━━━━━ Teks Bacaan ━━━━━

Agresivitas Anak


 


Sumber data: http://psikologi-unissula.com/article/88565/agresivitas-anak--suatu-studi-kasus.html

Abstrak
 Penelitian ini bertujuan untuk menentukan bentuk-bentuk perilaku agresif anak di sekolah dan di rumah, serta untuk mengetahui penyebab perilaku agresif anak. Metode penelitian ini adalah studi kasus. Subjek penelitian adalah seorang anak laki-laki berusia enam tahun (A) yang berperilaku agresif. Data dikumpulkan melalui pengamatan dan wawancara. Pengamatan dilaukan di dalam maupun di luar ruang kelas. Wawancara dilakukan pada para guru, orang tua, serta pengasuh anak. Hasil penelitian mengungkapkan bahwa bentuk-bentuk perilaku subjek meliputi agresi verbal (mengumpat, mengejek, menjulurkan lidah) serta agresi non-verbal (memukul, menendang, dan mendorong). Faktor-faktor yang menjadi penyebab perilaku agresif pada subjek adalah pembelajaran, penguatan, serta pengalaman langsung.
 Kata kunci: agresi, anak


CHILD AGGRESSIVENESS
(A CASE STUDY)

Abstra ct
The study aimed to determine the forms of aggressive behavior on a child at school and home. In addition to know the cause of aggressive behavior on a child. The method of this study is case study. Subject of research was a six-year-old boy (A) showing aggressive behavior. Data were collected by observation and interview. Observation conducted inside and outside the classroom. Interview conducted on teachers, parents and caregiver. Result of the study showed that behavior forms of the subject included verbal aggression (yelling, mocking and sticking out tongue) and non verbal aggression (hitting, kicking and pushing). Causal factors of aggressive behavior on the subject due to learning, reinforcement and direct experience.

━━━━━ Informasi Tersedia ━━━━━

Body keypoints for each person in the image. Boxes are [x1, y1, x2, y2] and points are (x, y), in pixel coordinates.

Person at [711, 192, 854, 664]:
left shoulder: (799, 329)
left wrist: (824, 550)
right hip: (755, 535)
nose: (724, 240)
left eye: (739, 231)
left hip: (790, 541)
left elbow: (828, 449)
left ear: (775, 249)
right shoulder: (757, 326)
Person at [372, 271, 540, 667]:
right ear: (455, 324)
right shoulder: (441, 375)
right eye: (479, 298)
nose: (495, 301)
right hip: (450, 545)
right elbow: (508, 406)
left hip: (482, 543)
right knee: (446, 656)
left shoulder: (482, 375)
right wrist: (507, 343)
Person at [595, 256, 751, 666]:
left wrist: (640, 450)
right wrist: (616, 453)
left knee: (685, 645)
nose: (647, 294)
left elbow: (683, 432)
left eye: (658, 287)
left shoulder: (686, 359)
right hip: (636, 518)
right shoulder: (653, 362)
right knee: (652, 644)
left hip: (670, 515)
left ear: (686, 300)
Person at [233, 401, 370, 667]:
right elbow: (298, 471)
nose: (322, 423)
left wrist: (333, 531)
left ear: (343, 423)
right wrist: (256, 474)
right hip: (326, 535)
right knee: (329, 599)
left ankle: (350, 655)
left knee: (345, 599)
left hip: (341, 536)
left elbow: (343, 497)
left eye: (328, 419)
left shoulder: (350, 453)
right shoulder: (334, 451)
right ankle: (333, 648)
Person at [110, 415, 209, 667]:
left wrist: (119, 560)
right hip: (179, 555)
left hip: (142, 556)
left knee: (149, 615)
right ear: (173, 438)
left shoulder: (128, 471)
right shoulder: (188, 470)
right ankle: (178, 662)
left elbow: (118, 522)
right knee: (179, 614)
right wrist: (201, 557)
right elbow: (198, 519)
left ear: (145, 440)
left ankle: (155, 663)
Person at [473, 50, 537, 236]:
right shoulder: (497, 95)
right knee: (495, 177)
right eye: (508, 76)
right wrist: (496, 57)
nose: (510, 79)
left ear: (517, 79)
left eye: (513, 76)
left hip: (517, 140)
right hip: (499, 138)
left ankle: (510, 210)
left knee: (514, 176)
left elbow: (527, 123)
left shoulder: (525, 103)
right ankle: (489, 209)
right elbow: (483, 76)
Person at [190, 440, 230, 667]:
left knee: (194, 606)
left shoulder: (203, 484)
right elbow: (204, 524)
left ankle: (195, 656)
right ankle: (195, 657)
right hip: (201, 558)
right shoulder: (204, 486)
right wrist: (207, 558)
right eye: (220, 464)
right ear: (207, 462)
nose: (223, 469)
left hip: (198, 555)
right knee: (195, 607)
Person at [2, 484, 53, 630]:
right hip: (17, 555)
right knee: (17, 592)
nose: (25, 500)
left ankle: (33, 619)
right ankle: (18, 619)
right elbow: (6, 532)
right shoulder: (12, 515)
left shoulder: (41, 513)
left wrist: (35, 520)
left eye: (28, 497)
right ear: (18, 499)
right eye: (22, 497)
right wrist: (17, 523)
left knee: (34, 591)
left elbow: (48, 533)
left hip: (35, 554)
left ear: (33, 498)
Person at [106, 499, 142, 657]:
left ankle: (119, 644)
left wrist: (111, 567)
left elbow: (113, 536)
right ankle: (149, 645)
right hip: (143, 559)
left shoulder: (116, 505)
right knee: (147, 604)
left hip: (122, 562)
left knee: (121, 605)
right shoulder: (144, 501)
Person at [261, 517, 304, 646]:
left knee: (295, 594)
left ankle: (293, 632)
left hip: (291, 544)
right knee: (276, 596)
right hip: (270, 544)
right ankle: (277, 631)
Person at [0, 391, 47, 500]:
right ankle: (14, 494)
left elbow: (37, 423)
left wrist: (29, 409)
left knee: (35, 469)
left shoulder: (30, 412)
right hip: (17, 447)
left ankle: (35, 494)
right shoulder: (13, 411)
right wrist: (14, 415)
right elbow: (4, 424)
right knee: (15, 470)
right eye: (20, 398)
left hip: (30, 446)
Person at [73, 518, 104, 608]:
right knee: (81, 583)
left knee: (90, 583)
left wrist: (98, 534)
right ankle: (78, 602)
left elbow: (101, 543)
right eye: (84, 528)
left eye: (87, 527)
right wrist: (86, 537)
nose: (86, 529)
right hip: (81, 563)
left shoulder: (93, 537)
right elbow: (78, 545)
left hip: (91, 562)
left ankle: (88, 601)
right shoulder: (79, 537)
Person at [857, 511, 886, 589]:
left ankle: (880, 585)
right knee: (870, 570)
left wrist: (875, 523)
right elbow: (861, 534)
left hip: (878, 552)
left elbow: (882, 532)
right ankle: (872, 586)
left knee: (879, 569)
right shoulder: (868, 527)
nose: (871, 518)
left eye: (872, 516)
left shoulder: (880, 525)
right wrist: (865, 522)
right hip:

━━━━━

» **Tujuan Latihan**: Kutip kembali teks tentang agresivitas anak secara utuh, tanpa perubahan apa pun. Daftar itu tidak diperlukan di sini.

» **Jawaban Tugas**:
Agresivitas Anak


 


Sumber data: http://psikologi-unissula.com/article/88565/agresivitas-anak--suatu-studi-kasus.html

Abstrak
 Penelitian ini bertujuan untuk menentukan bentuk-bentuk perilaku agresif anak di sekolah dan di rumah, serta untuk mengetahui penyebab perilaku agresif anak. Metode penelitian ini adalah studi kasus. Subjek penelitian adalah seorang anak laki-laki berusia enam tahun (A) yang berperilaku agresif. Data dikumpulkan melalui pengamatan dan wawancara. Pengamatan dilaukan di dalam maupun di luar ruang kelas. Wawancara dilakukan pada para guru, orang tua, serta pengasuh anak. Hasil penelitian mengungkapkan bahwa bentuk-bentuk perilaku subjek meliputi agresi verbal (mengumpat, mengejek, menjulurkan lidah) serta agresi non-verbal (memukul, menendang, dan mendorong). Faktor-faktor yang menjadi penyebab perilaku agresif pada subjek adalah pembelajaran, penguatan, serta pengalaman langsung.
 Kata kunci: agresi, anak


CHILD AGGRESSIVENESS
(A CASE STUDY)

Abstra ct
The study aimed to determine the forms of aggressive behavior on a child at school and home. In addition to know the cause of aggressive behavior on a child. The method of this study is case study. Subject of research was a six-year-old boy (A) showing aggressive behavior. Data were collected by observation and interview. Observation conducted inside and outside the classroom. Interview conducted on teachers, parents and caregiver. Result of the study showed that behavior forms of the subject included verbal aggression (yelling, mocking and sticking out tongue) and non verbal aggression (hitting, kicking and pushing). Causal factors of aggressive behavior on the subject due to learning, reinforcement and direct experience.